Marsanne/Rousanne blends are also more typically from the Rhone but remember the Languedoc can make you whatever you want. 

Here there is also 20% Vermentino which gives extra citrus freshness to this apricot and peach textured and creamy white.

Chateau Martinolles 2015, Limoux, France — €11 (was €18)

Stockist: Molloys Liquor Stores

Limoux is better known for its fizz (Blanquette and Crémant) made from Chardonnay and local Mauzac. 

This is Chardonnay and is whole bunch pressed and barrel fermented so has rich buttery and creamy passion-fruit aromas, and ripe pear and sweet apple flavours perfect for a winter seafood pie.

BEST VALUE OVER €15

Domaine L’Ostal Cazes 2012, Minervois La Livinière, France — €23.45

Stockists: O’Briens stores nationwide www.wine.ie 

Made by the Cazes family of Chateau Lynch Bages in Pauillac this is a blend of 70% Syrah plus some Carignan, Grenache and Mourvèdre this has been aged in oak and has ripe blackberry and dusky plum fruit flavours and a fine silky texture.

Chateau la Baronne Les Chemins 2013, Corbières, France — €22.75

Stockist: Wines Direct Mulingar and Arnotts Dublin winesdirect.ie

Made from organic and biodynamic grapes on a small family run estate this is a blend of Carignan, Syrah and Grenache with a ripe full flavour and supple red and black fruits with a touch of black pepper. 

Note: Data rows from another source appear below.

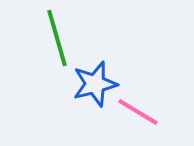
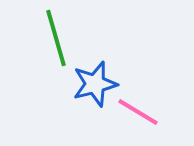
green line: moved 1 px left
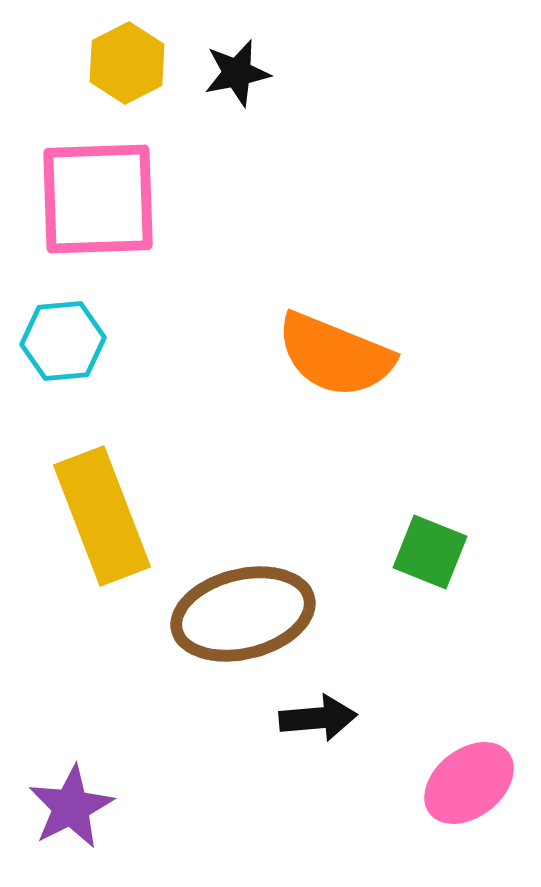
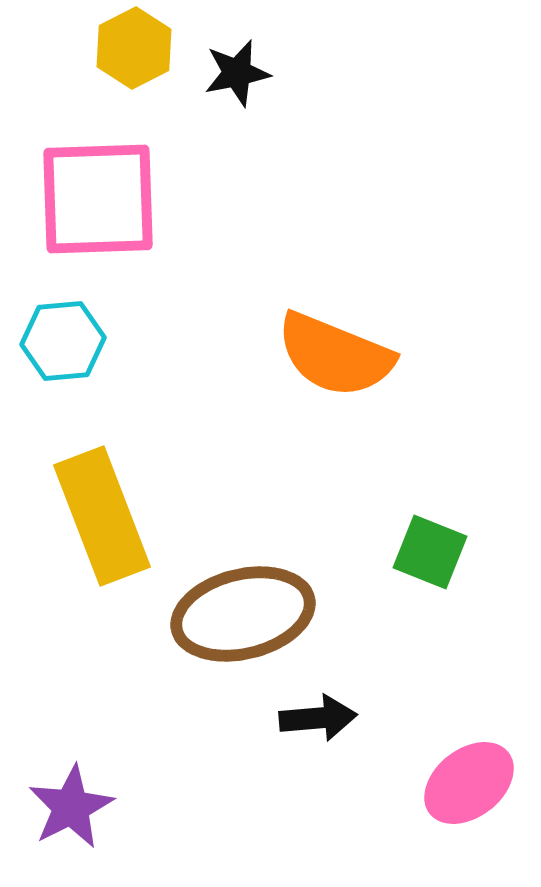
yellow hexagon: moved 7 px right, 15 px up
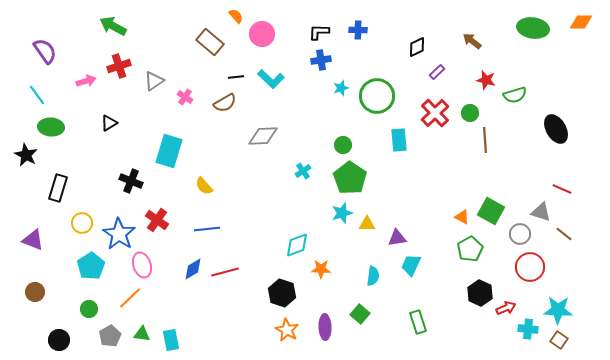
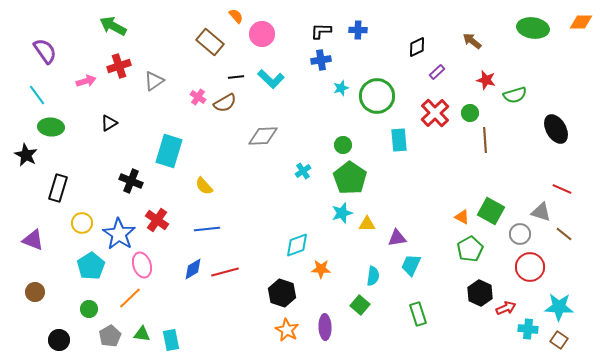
black L-shape at (319, 32): moved 2 px right, 1 px up
pink cross at (185, 97): moved 13 px right
cyan star at (558, 310): moved 1 px right, 3 px up
green square at (360, 314): moved 9 px up
green rectangle at (418, 322): moved 8 px up
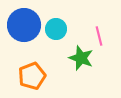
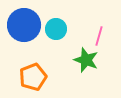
pink line: rotated 30 degrees clockwise
green star: moved 5 px right, 2 px down
orange pentagon: moved 1 px right, 1 px down
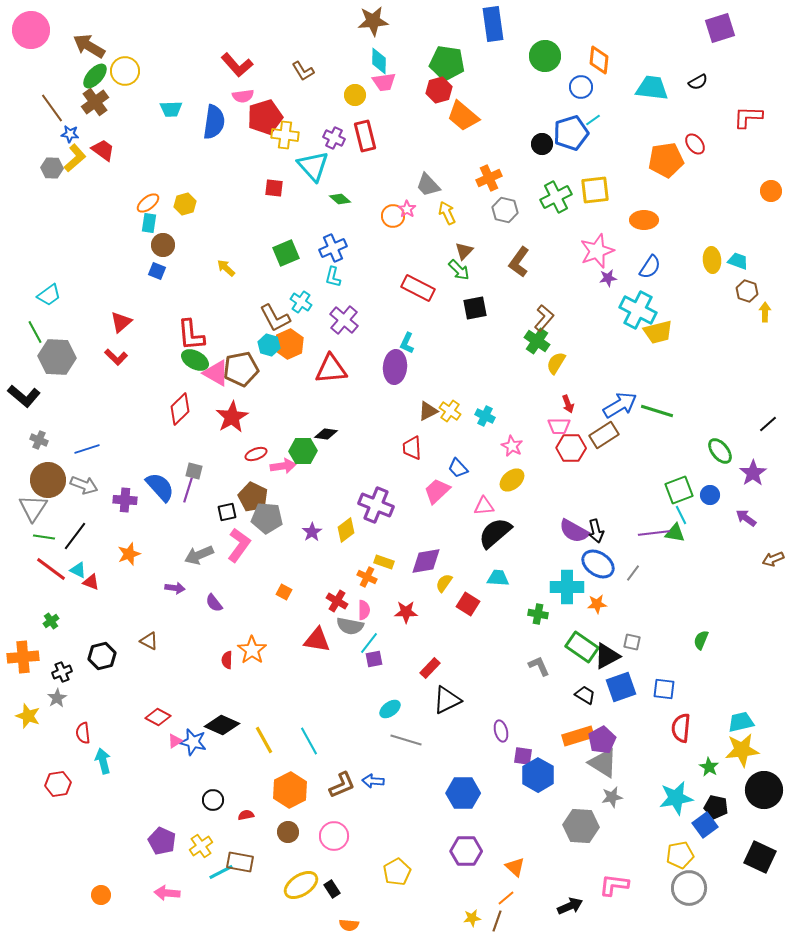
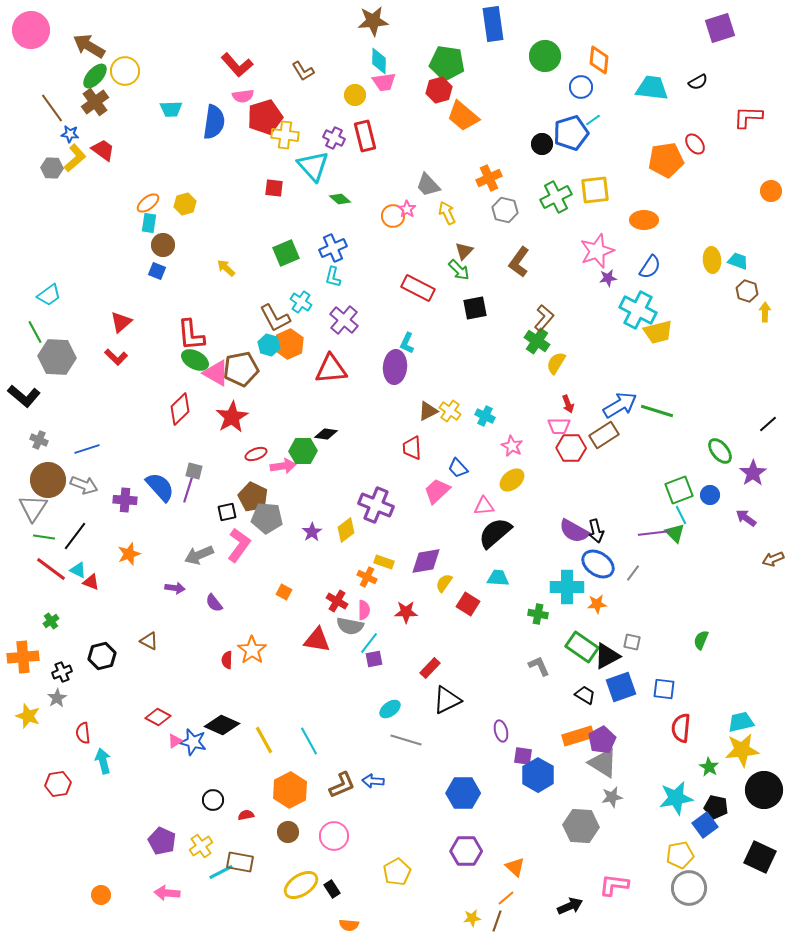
green triangle at (675, 533): rotated 35 degrees clockwise
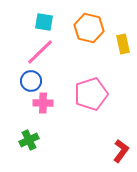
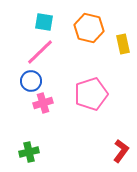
pink cross: rotated 18 degrees counterclockwise
green cross: moved 12 px down; rotated 12 degrees clockwise
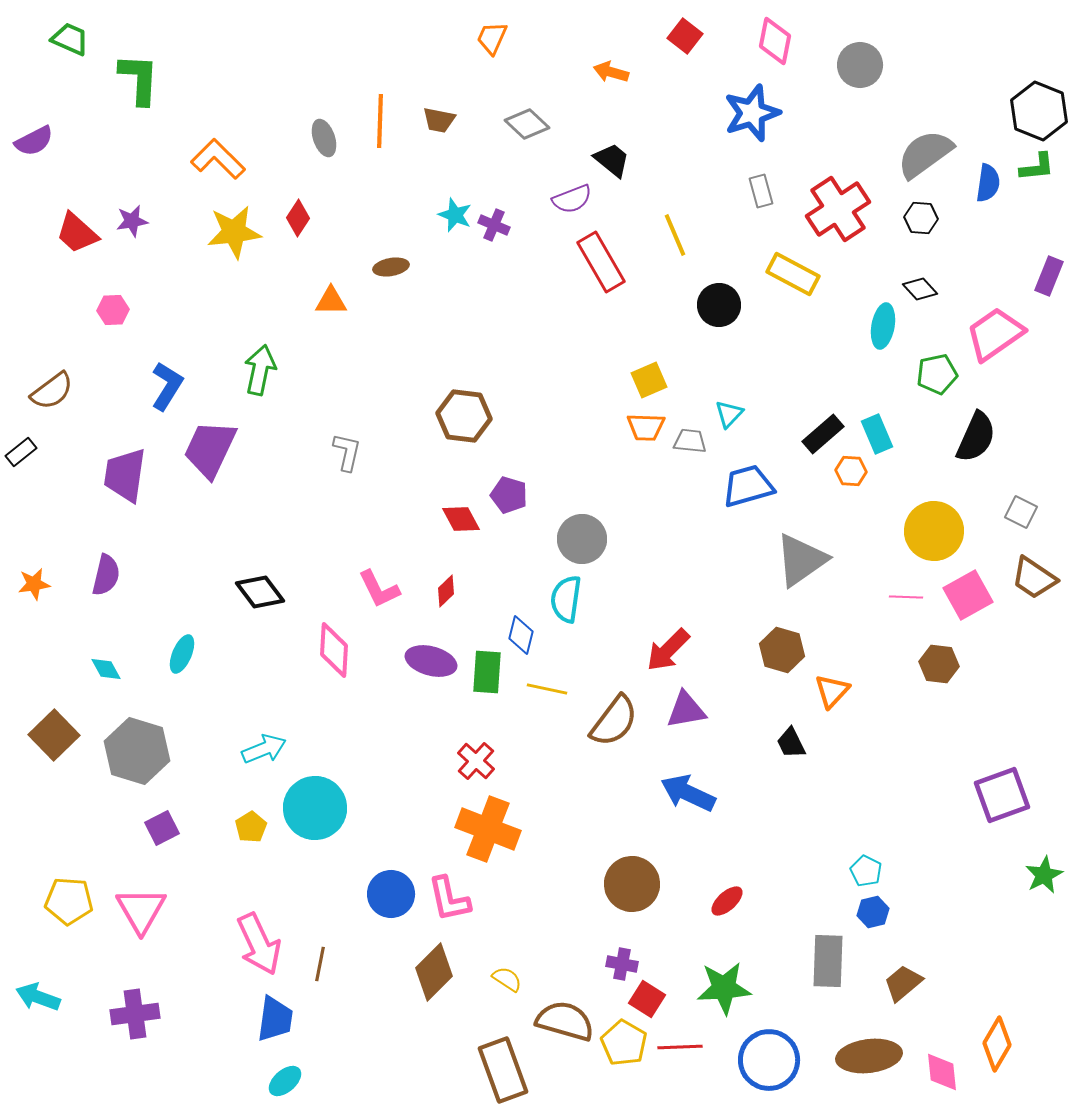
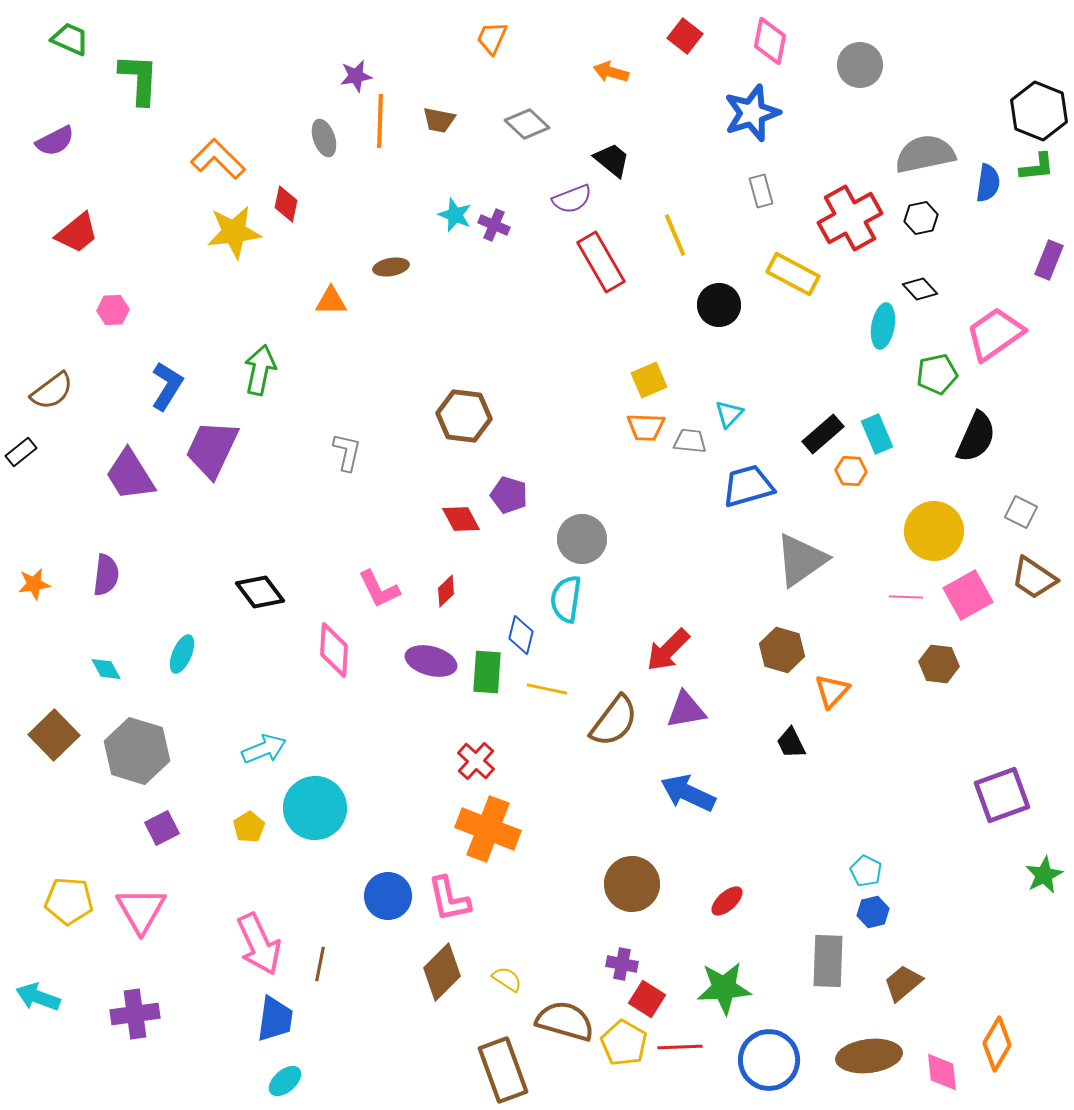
pink diamond at (775, 41): moved 5 px left
purple semicircle at (34, 141): moved 21 px right
gray semicircle at (925, 154): rotated 24 degrees clockwise
red cross at (838, 209): moved 12 px right, 9 px down; rotated 4 degrees clockwise
red diamond at (298, 218): moved 12 px left, 14 px up; rotated 21 degrees counterclockwise
black hexagon at (921, 218): rotated 16 degrees counterclockwise
purple star at (132, 221): moved 224 px right, 145 px up
red trapezoid at (77, 233): rotated 81 degrees counterclockwise
purple rectangle at (1049, 276): moved 16 px up
purple trapezoid at (210, 449): moved 2 px right
purple trapezoid at (125, 475): moved 5 px right; rotated 40 degrees counterclockwise
purple semicircle at (106, 575): rotated 6 degrees counterclockwise
yellow pentagon at (251, 827): moved 2 px left
blue circle at (391, 894): moved 3 px left, 2 px down
brown diamond at (434, 972): moved 8 px right
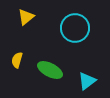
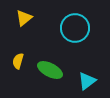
yellow triangle: moved 2 px left, 1 px down
yellow semicircle: moved 1 px right, 1 px down
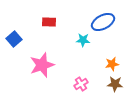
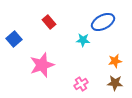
red rectangle: rotated 48 degrees clockwise
orange star: moved 3 px right, 3 px up
brown star: moved 1 px up
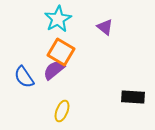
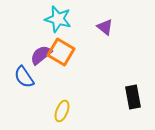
cyan star: rotated 28 degrees counterclockwise
purple semicircle: moved 13 px left, 15 px up
black rectangle: rotated 75 degrees clockwise
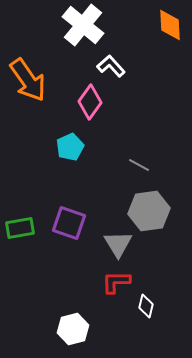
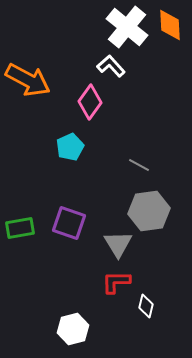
white cross: moved 44 px right, 2 px down
orange arrow: rotated 27 degrees counterclockwise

The entry level red from this producer is under €14 and also good value if a little less concentration.

Gérard Bertrand Solensis 2015, Languedoc, France — €17.95

Stockist: O’Briens www.wine.ie 

Gérard Bertrand is a strong advocate for biodynamic viticulture and has even written a book on the subject. 

This Syrah-Grenache blend is his tribute to the solar system and has ripe fruits and not a little concentration with good lingering complexity.